Wood can do some marvelous things. It can be made into cross laminated timber to build skyscrapers up to 30 stories high. It can be used to make paper, insulation, biofuels, and non-petroleum based feedstocks for plastics and medicinal purposes. But not all trees can do all things equally well. Scientists at North Carolina State University have devoted the last 10 years studying the biological triggers that determine the characteristics of trees as they grow.

They have determined that there are 21 pathway genes that control the amount of lignin a tree produces. Lignin is the stuff that gives timber its strength and density — desirable characteristics for structural uses but not so desirable for making biofuels, paper, or pulp. For those applications, the lignin has to be stripped out of the wood, a process that requires high heat and harsh chemicals.

For the past decade, the researchers have been experimenting with switching individual genes on and off to determine what effect they have on growing trees. But they say they can now model the effects of switching all 21 lignin genes on or off in the lab, which will greatly reduce the amount of time needed to “design” trees that are suitable for particular purposes.

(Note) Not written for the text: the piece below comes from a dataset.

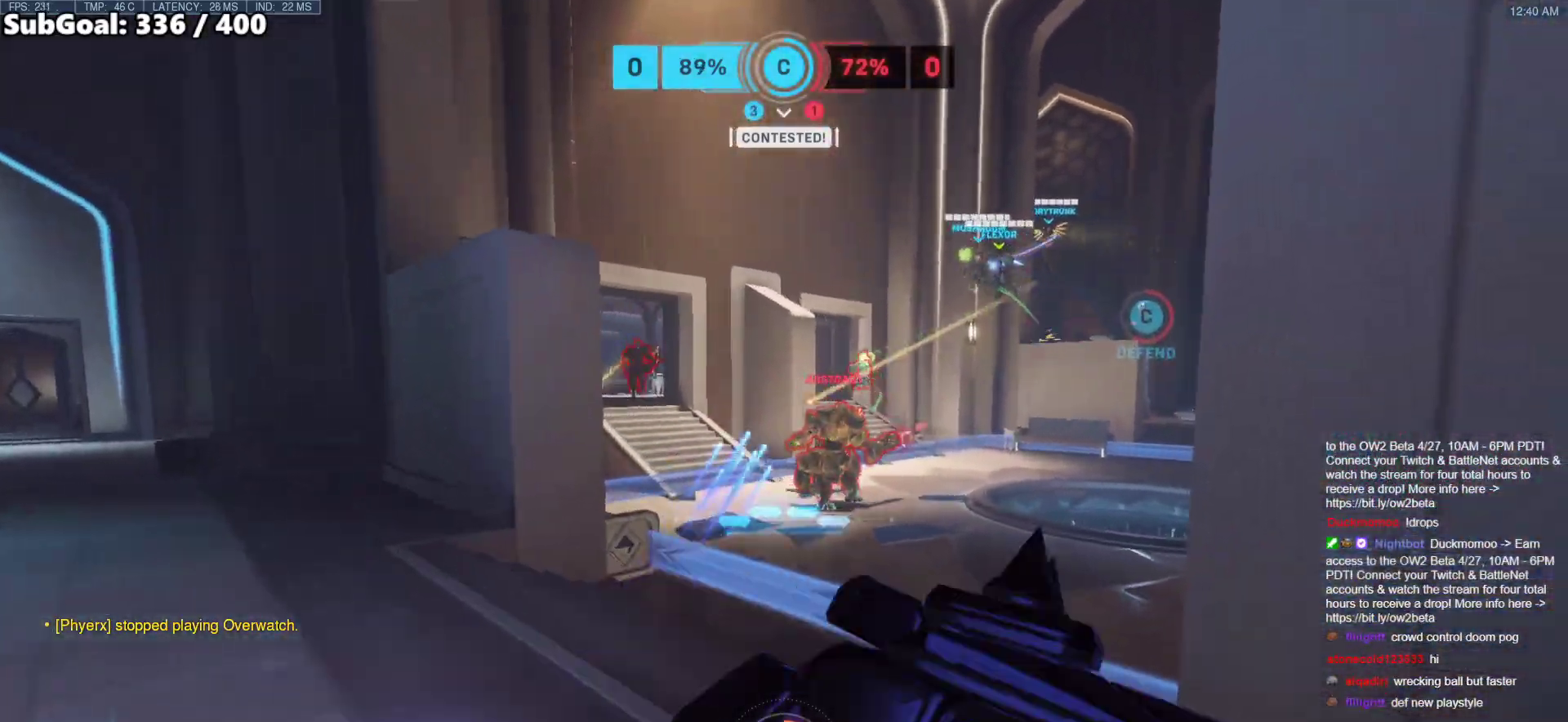
{"keys": ["w"], "mouse": ["right"], "events": [[17, "a", "down"], [17, "d", "up"], [17, "mouse_right", "down"], [50, "mouse_left", "up"], [283, "a", "up"], [283, "d", "down"], [483, "d", "up"]]}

“For the first time, we can predict the outcomes of modifying multiple genes involved in lignin biosynthesis, rather than working with a single gene at a time through trial and error, which is a tedious and time-consuming process,” says Jack Wang, assistant professor in NC State’s College of Natural Resources and lead author of a paper about the research in Nature Communications.

“Having a model such as this, which allows us to say if you want this type of wood, here are the genes that you need to modify, is very beneficial, especially when you have an enormous number of possible combinations with 21 pathway genes,” Wang says. “It’s only possible through integrated analysis which allows us to look at this process at a systems level to see how genes, proteins, and other components work together to regulate lignin production.”

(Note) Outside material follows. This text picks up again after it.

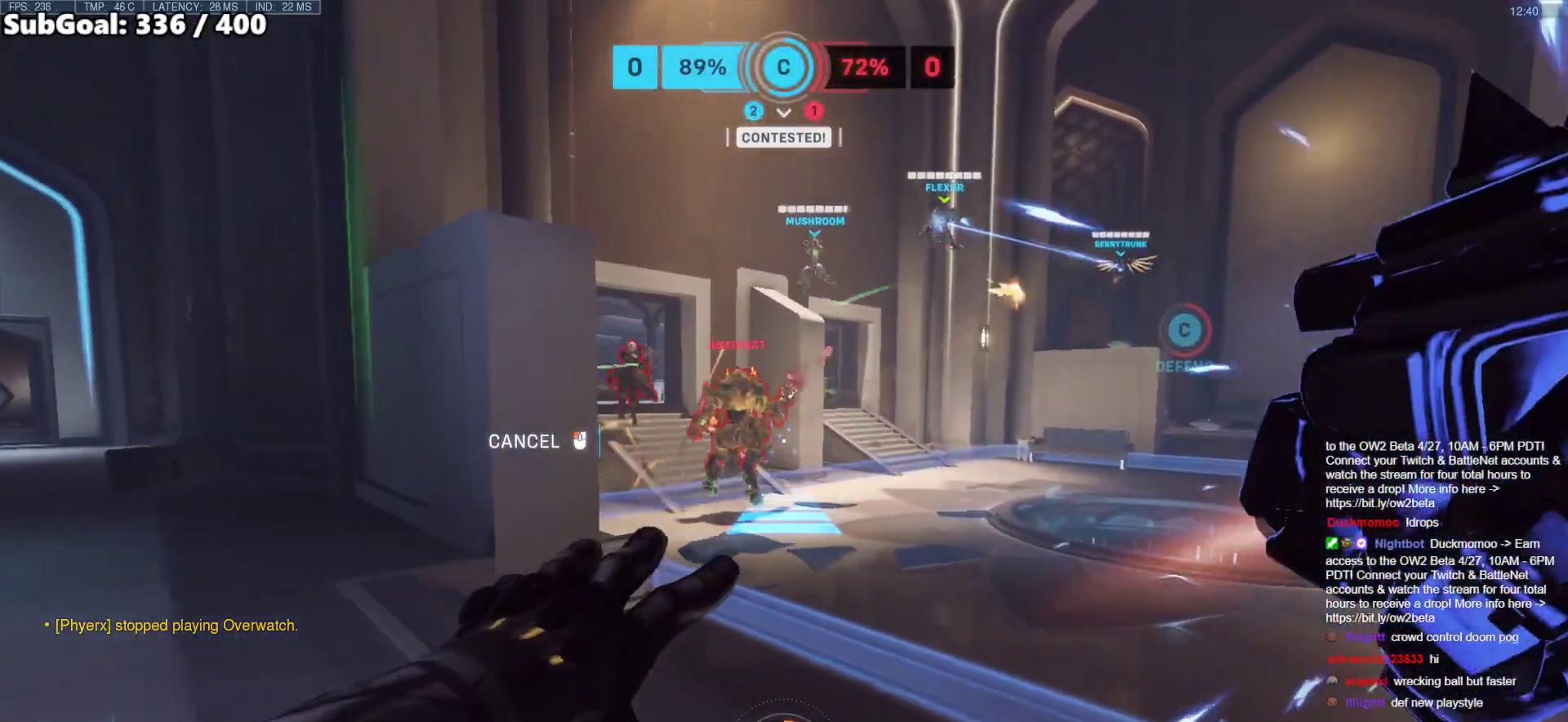
{"keys": [], "mouse": [], "events": [[67, "d", "down"], [267, "space", "down"], [400, "space", "up"], [450, "d", "up"], [450, "mouse_right", "up"], [500, "w", "up"]]}
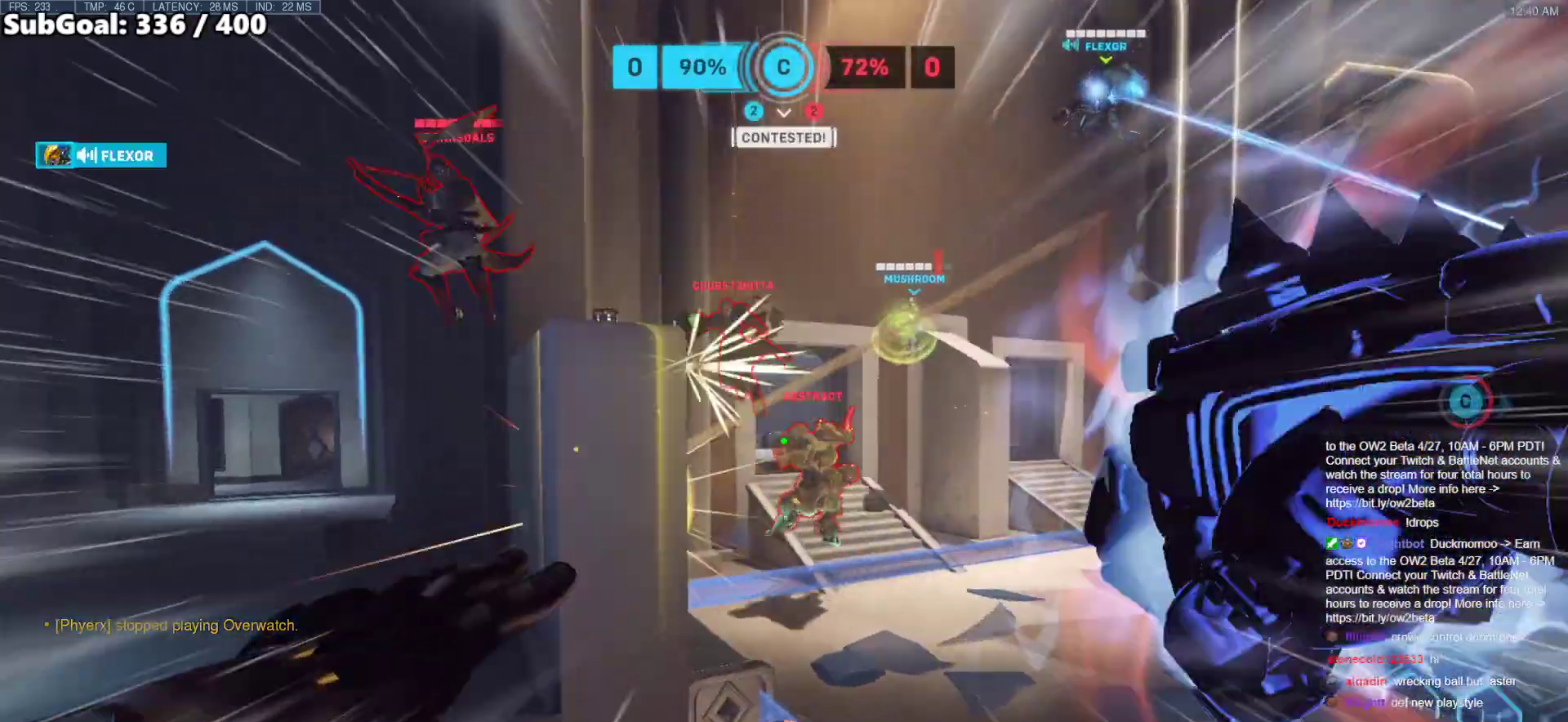
{"keys": ["d", "w"], "mouse": [], "events": [[233, "d", "down"], [417, "w", "down"]]}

The model tracks 25 key wood traits. For timber, density and strength are paramount. Biofuel producers home in on genes linked to high polysaccharide levels, allowing wood to be more easily converted to biodiesel or jet fuel. Pulp and paper producers look for wood with low lignin levels or wood that is more readily hydrolyzed. High lignin woods are novel resources for the production of special value-added phenolic compounds, according to Science Daily.

“The complexity of biological pathways is such that it’s no longer sufficient to look at small-scale, independent analysis of one or two genes,” Wang says. “We should use a systems biology approach to look at entire pathway-wide or organism-wide analysis at a systems level, to understand how individual genes, proteins, and other components work together to regulate a property or a behavior.”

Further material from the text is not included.